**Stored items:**
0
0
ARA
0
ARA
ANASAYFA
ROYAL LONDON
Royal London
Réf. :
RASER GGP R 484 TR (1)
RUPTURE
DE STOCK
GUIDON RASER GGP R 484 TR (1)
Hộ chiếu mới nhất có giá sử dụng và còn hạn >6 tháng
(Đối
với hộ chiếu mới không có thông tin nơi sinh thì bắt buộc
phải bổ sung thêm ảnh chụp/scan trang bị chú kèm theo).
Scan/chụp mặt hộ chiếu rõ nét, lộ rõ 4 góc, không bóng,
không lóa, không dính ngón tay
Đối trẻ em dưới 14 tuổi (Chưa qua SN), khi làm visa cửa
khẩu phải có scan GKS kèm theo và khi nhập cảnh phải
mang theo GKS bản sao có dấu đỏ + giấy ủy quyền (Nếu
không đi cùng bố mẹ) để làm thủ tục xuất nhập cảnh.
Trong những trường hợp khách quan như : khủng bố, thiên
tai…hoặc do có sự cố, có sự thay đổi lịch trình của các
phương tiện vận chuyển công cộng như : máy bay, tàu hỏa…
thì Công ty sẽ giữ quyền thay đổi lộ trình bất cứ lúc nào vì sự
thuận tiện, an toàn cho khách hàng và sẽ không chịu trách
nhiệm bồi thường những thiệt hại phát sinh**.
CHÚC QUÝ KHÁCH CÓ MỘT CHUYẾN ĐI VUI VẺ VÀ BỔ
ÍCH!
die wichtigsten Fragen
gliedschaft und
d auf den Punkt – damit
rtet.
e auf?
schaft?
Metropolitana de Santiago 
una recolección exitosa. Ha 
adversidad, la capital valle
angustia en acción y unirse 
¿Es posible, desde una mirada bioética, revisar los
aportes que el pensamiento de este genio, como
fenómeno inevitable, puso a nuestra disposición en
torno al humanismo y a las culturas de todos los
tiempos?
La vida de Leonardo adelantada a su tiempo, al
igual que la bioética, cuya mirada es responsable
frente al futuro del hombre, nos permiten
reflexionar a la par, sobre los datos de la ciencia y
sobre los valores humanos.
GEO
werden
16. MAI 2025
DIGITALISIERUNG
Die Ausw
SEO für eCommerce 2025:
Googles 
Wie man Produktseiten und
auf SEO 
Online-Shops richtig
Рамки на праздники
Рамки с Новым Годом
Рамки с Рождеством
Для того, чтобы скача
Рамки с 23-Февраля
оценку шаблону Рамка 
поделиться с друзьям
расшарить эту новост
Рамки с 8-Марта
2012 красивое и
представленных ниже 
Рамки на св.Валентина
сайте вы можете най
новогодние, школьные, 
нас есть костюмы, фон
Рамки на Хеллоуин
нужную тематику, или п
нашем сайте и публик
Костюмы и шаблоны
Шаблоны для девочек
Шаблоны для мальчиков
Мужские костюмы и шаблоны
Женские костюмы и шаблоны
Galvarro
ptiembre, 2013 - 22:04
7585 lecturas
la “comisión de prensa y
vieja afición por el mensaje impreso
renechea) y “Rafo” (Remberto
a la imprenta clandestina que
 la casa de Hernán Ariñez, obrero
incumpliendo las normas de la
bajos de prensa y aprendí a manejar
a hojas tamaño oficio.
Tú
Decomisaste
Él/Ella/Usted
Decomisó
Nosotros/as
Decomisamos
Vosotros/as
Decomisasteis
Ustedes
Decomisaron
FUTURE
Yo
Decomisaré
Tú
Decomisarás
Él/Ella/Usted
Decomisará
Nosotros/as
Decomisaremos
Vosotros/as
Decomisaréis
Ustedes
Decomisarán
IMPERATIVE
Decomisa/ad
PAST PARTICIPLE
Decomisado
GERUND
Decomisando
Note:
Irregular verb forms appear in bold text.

**WORK ORDER:**
Retype every line of the rows above with no changes.

**SOLUTION TO THIS TASK:**
0
0
ARA
0
ARA
ANASAYFA
ROYAL LONDON
Royal London
Réf. :
RASER GGP R 484 TR (1)
RUPTURE
DE STOCK
GUIDON RASER GGP R 484 TR (1)
Hộ chiếu mới nhất có giá sử dụng và còn hạn >6 tháng
(Đối
với hộ chiếu mới không có thông tin nơi sinh thì bắt buộc
phải bổ sung thêm ảnh chụp/scan trang bị chú kèm theo).
Scan/chụp mặt hộ chiếu rõ nét, lộ rõ 4 góc, không bóng,
không lóa, không dính ngón tay
Đối trẻ em dưới 14 tuổi (Chưa qua SN), khi làm visa cửa
khẩu phải có scan GKS kèm theo và khi nhập cảnh phải
mang theo GKS bản sao có dấu đỏ + giấy ủy quyền (Nếu
không đi cùng bố mẹ) để làm thủ tục xuất nhập cảnh.
Trong những trường hợp khách quan như : khủng bố, thiên
tai…hoặc do có sự cố, có sự thay đổi lịch trình của các
phương tiện vận chuyển công cộng như : máy bay, tàu hỏa…
thì Công ty sẽ giữ quyền thay đổi lộ trình bất cứ lúc nào vì sự
thuận tiện, an toàn cho khách hàng và sẽ không chịu trách
nhiệm bồi thường những thiệt hại phát sinh**.
CHÚC QUÝ KHÁCH CÓ MỘT CHUYẾN ĐI VUI VẺ VÀ BỔ
ÍCH!
die wichtigsten Fragen
gliedschaft und
d auf den Punkt – damit
rtet.
e auf?
schaft?
Metropolitana de Santiago 
una recolección exitosa. Ha 
adversidad, la capital valle
angustia en acción y unirse 
¿Es posible, desde una mirada bioética, revisar los
aportes que el pensamiento de este genio, como
fenómeno inevitable, puso a nuestra disposición en
torno al humanismo y a las culturas de todos los
tiempos?
La vida de Leonardo adelantada a su tiempo, al
igual que la bioética, cuya mirada es responsable
frente al futuro del hombre, nos permiten
reflexionar a la par, sobre los datos de la ciencia y
sobre los valores humanos.
GEO
werden
16. MAI 2025
DIGITALISIERUNG
Die Ausw
SEO für eCommerce 2025:
Googles 
Wie man Produktseiten und
auf SEO 
Online-Shops richtig
Рамки на праздники
Рамки с Новым Годом
Рамки с Рождеством
Для того, чтобы скача
Рамки с 23-Февраля
оценку шаблону Рамка 
поделиться с друзьям
расшарить эту новост
Рамки с 8-Марта
2012 красивое и
представленных ниже 
Рамки на св.Валентина
сайте вы можете най
новогодние, школьные, 
нас есть костюмы, фон
Рамки на Хеллоуин
нужную тематику, или п
нашем сайте и публик
Костюмы и шаблоны
Шаблоны для девочек
Шаблоны для мальчиков
Мужские костюмы и шаблоны
Женские костюмы и шаблоны
Galvarro
ptiembre, 2013 - 22:04
7585 lecturas
la “comisión de prensa y
vieja afición por el mensaje impreso
renechea) y “Rafo” (Remberto
a la imprenta clandestina que
 la casa de Hernán Ariñez, obrero
incumpliendo las normas de la
bajos de prensa y aprendí a manejar
a hojas tamaño oficio.
Tú
Decomisaste
Él/Ella/Usted
Decomisó
Nosotros/as
Decomisamos
Vosotros/as
Decomisasteis
Ustedes
Decomisaron
FUTURE
Yo
Decomisaré
Tú
Decomisarás
Él/Ella/Usted
Decomisará
Nosotros/as
Decomisaremos
Vosotros/as
Decomisaréis
Ustedes
Decomisarán
IMPERATIVE
Decomisa/ad
PAST PARTICIPLE
Decomisado
GERUND
Decomisando
Note:
Irregular verb forms appear in bold text.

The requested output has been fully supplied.